DATA LISTING:
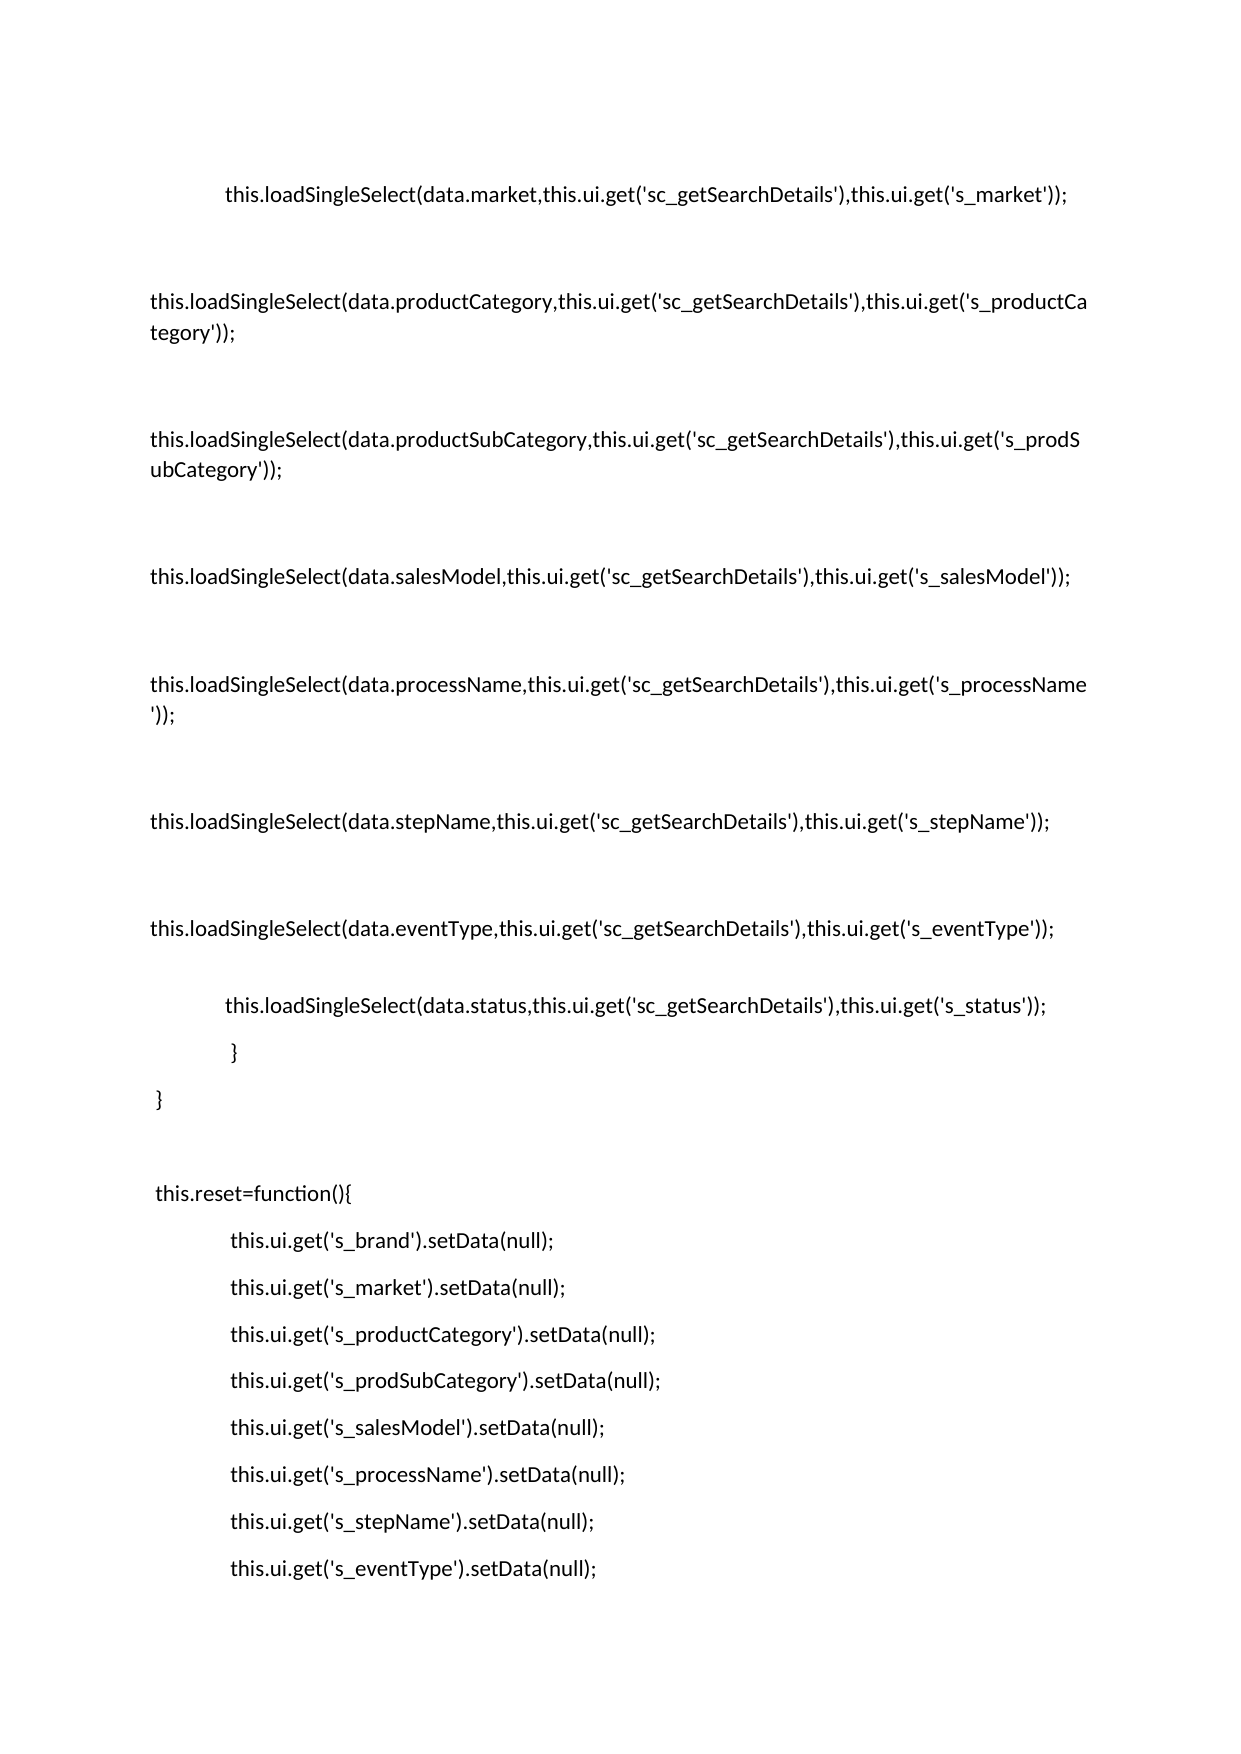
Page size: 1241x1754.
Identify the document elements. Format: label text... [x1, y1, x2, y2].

text this.ui.get('s_market').setData(null); [150, 1273, 1090, 1301]
text } [150, 1085, 1090, 1113]
text this.loadSingleSelect(data.eventType,this.ui.get('sc_getSearchDetails'),this.ui.get('s_eventType')); [150, 854, 1090, 943]
text this.ui.get('s_processName').setData(null); [150, 1460, 1090, 1488]
text this.ui.get('s_salesModel').setData(null); [150, 1413, 1090, 1442]
text this.loadSingleSelect(data.salesModel,this.ui.get('sc_getSearchDetails'),this.ui.get('s_salesModel')); [150, 502, 1090, 591]
text this.ui.get('s_stepName').setData(null); [150, 1507, 1090, 1535]
text this.ui.get('s_eventType').setData(null); [150, 1554, 1090, 1582]
text this.loadSingleSelect(data.productCategory,this.ui.get('sc_getSearchDetails'),this.ui.get('s_productCategory')); [150, 227, 1090, 346]
text this.loadSingleSelect(data.processName,this.ui.get('sc_getSearchDetails'),this.ui.get('s_processName')); [150, 609, 1090, 728]
text this.loadSingleSelect(data.market,this.ui.get('sc_getSearchDetails'),this.ui.get('s_market')); [150, 150, 1090, 208]
text } [150, 1038, 1090, 1067]
text this.loadSingleSelect(data.stepName,this.ui.get('sc_getSearchDetails'),this.ui.get('s_stepName')); [150, 747, 1090, 835]
text this.ui.get('s_brand').setData(null); [150, 1226, 1090, 1254]
text this.ui.get('s_prodSubCategory').setData(null); [150, 1367, 1090, 1395]
text this.ui.get('s_productCategory').setData(null); [150, 1320, 1090, 1348]
text this.loadSingleSelect(data.status,this.ui.get('sc_getSearchDetails'),this.ui.get('s_status')); [150, 961, 1090, 1020]
text this.loadSingleSelect(data.productSubCategory,this.ui.get('sc_getSearchDetails'),this.ui.get('s_prodSubCategory')); [150, 364, 1090, 483]
text this.reset=function(){ [150, 1179, 1090, 1207]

EXERCISE DIRECTIONS: Drop the pictures, then write out everything else in the records exactly.

RESPONSE AREA:
Page size: 1241x1754.
Identify the document elements. Format: label text... [x1, y1, x2, y2].

text this.ui.get('s_market').setData(null); [150, 1273, 1090, 1301]
text } [150, 1085, 1090, 1113]
text this.loadSingleSelect(data.eventType,this.ui.get('sc_getSearchDetails'),this.ui.get('s_eventType')); [150, 854, 1090, 943]
text this.ui.get('s_processName').setData(null); [150, 1460, 1090, 1488]
text this.ui.get('s_salesModel').setData(null); [150, 1413, 1090, 1442]
text this.loadSingleSelect(data.salesModel,this.ui.get('sc_getSearchDetails'),this.ui.get('s_salesModel')); [150, 502, 1090, 591]
text this.ui.get('s_stepName').setData(null); [150, 1507, 1090, 1535]
text this.ui.get('s_eventType').setData(null); [150, 1554, 1090, 1582]
text this.loadSingleSelect(data.productCategory,this.ui.get('sc_getSearchDetails'),this.ui.get('s_productCategory')); [150, 227, 1090, 346]
text this.loadSingleSelect(data.processName,this.ui.get('sc_getSearchDetails'),this.ui.get('s_processName')); [150, 609, 1090, 728]
text this.loadSingleSelect(data.market,this.ui.get('sc_getSearchDetails'),this.ui.get('s_market')); [150, 150, 1090, 208]
text } [150, 1038, 1090, 1067]
text this.loadSingleSelect(data.stepName,this.ui.get('sc_getSearchDetails'),this.ui.get('s_stepName')); [150, 747, 1090, 835]
text this.ui.get('s_brand').setData(null); [150, 1226, 1090, 1254]
text this.ui.get('s_prodSubCategory').setData(null); [150, 1367, 1090, 1395]
text this.ui.get('s_productCategory').setData(null); [150, 1320, 1090, 1348]
text this.loadSingleSelect(data.status,this.ui.get('sc_getSearchDetails'),this.ui.get('s_status')); [150, 961, 1090, 1020]
text this.loadSingleSelect(data.productSubCategory,this.ui.get('sc_getSearchDetails'),this.ui.get('s_prodSubCategory')); [150, 364, 1090, 483]
text this.reset=function(){ [150, 1179, 1090, 1207]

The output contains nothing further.